Ci accostiamo a “Vox Vult” con le note dello psichedelica intro “Giano” e si avverte sin da subito che non si tratterà di un ascolto scontato. A questo segue “Vox Vult”, brano d’impatto che dà il titolo all’album; si tratta di una composizione dalle fattezze lineari, tanto che sembra quasi voler essere la fase di “riscaldamento”, in attesa della vera e propria partenza. La tecnica vocale utilizzata dal singer Mimmo D’Elia, spazia tra un accennato scream e l’utilizzo del pulito; in effetti questi sembra voler mettere in luce gradualmente le proprie capacità. Capacità che affiorano, in maniera chiara, nella track “Planet Caiak”, la quale, come detto in precedenza, è stata scelta dalla band, per la realizzazione di un video. Nel pezzo in questione, spicca la preparazione tecnica dei musicisti e l’uso appropriato ed equilibrato delle varie parti strumentali, nonché della voce, la quale fà scoprire pian piano il proprio impatto all’ interno della struttura di un pezzo dal vago sentore commerciale, soprattuto per quanto concerne il ritornello.
La song “Mantis”, cantata in italiano, mette in primo piano ritmiche e melodie chiare e strutturate; giuste caratteristiche per un piacevole singolo. In “The Soulmaker” (guarda il video), invece, ci accostiamo a qualcosa di tecnicamente più valido. Qui il lavoro di Federico De Zani alla batteria è, senza dubbio, molto lodabile. Salta all’orecchio soprattutto l’uso degli splash (piatti di piccole dimensioni) in intermezzo alle battute; in questa tecnica possiamo azzardare un vago collegamento con tecniche “Portnoy stile” della prima ora. Passando attraverso le melodie abbastanza commerciali di “Bitter Taste”, in cui oltre al buon lavoro armonico delle chitarre, ancora una volta sento di dover sottilineare il lavoro della batteria, ci soffermiamo sulla energica e molto valida “Fakir”, brano in cui si avvertono chiare sfumature tecnico-compositive in linea col le sonorità a cui ci hanno abituato i Tool. Le ritmiche, gli arrangiamenti, le linee vocali ad i fraseggi strumentali, all’interno dei quali è ben udibile anche l’ottimo lavoro del basso di Denis Pace, non lasciano dubbi. Dai contenuti più sperimentali è composto il brano “Requiem For My Moon”, in cui la band, partendo da una base ritmica impostata sulle percussioni, sviluppa, in maniera tecnicamente valida e dai vaghi richiami melodici in stile Dream Theater anni ’90, un brano che convince anche per originalità compositiva. Il quadro si chiude sulle note di “The Golden Pendulum Of Babylon”, finale pirotecnico, racchiuso in nove minuti, tra i quali è compresa anche una sorta di mini ghost track.

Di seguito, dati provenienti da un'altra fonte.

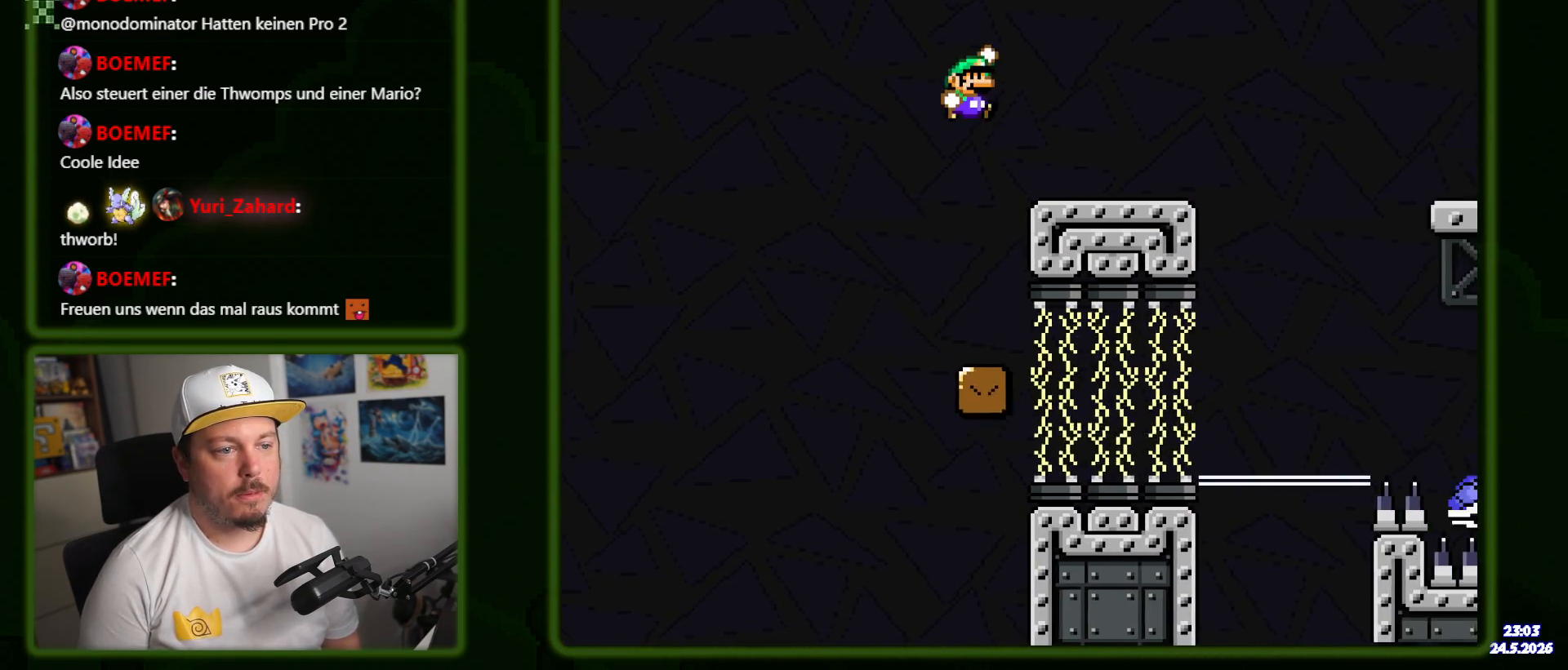
{"buttons": ["B", "Y", "DPAD_RIGHT"], "events": [[283, "B", "down"], [417, "B", "up"], [500, "B", "down"]]}
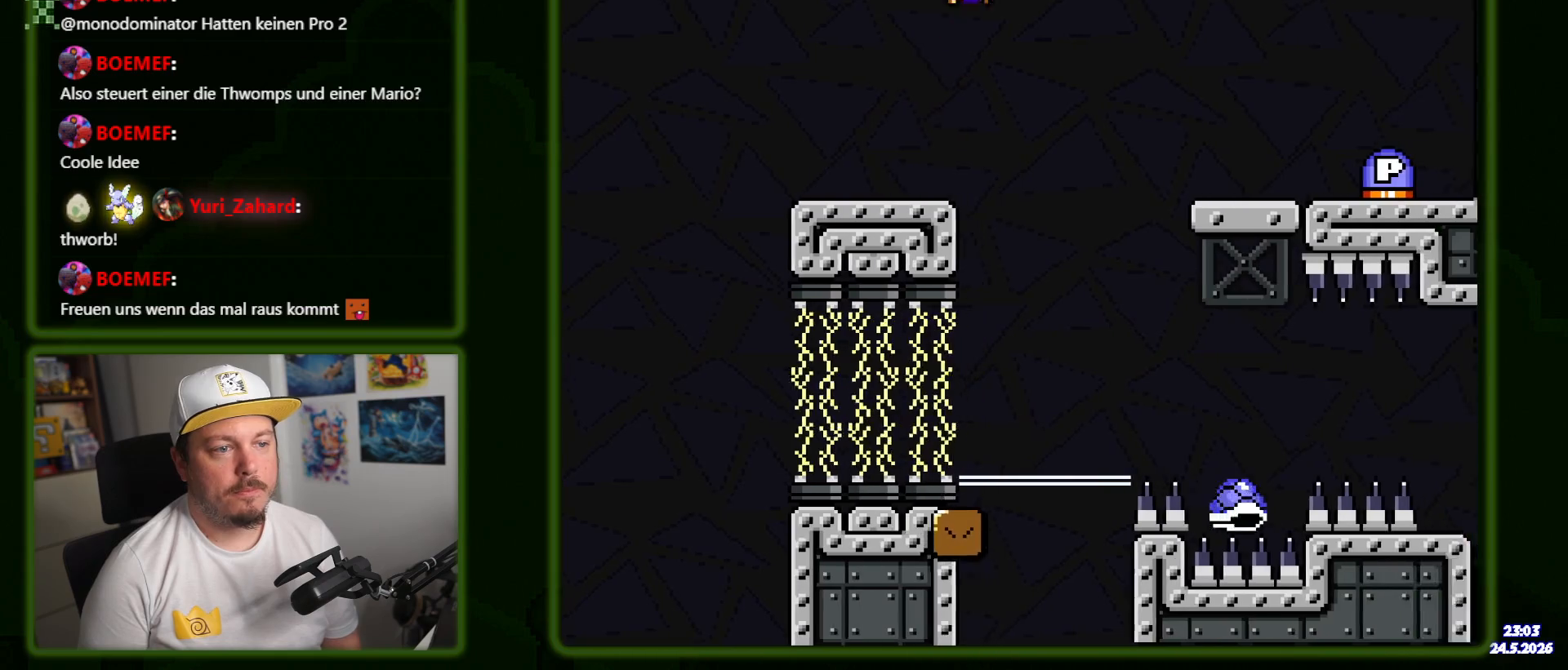
{"buttons": ["Y", "DPAD_RIGHT"], "events": [[350, "B", "up"]]}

La sperimentazione sonora, tecnica, strumentale e vocale, conferma che i Simus ci sanno fare e sanno bene cosa vogliono che capti l’orecchio dell’ascoltatore e del critico. Questi musicisti hanno saputo unire le proprie conoscenze tecniche, suggerite da ispirazioni e scuole di provenienza, con uno spirito di originalità, poichè è ben udibile la forte presenza di una spiccata capacità tecnico-compositiva. Non ultima, va sottolineata l’importanza di un’ottima produzione, meritevole di aver dato chiarezza e conferma a tutte le analisi tecniche fin qui esposte. Per gli amanti delle bands più accreditate, citate in queste righe e per coloro che non amano la “solita” musica, “Vox Vult” è indubbiamente un album da ascoltare, su cui “riflettere” e dal quale prendere spunto.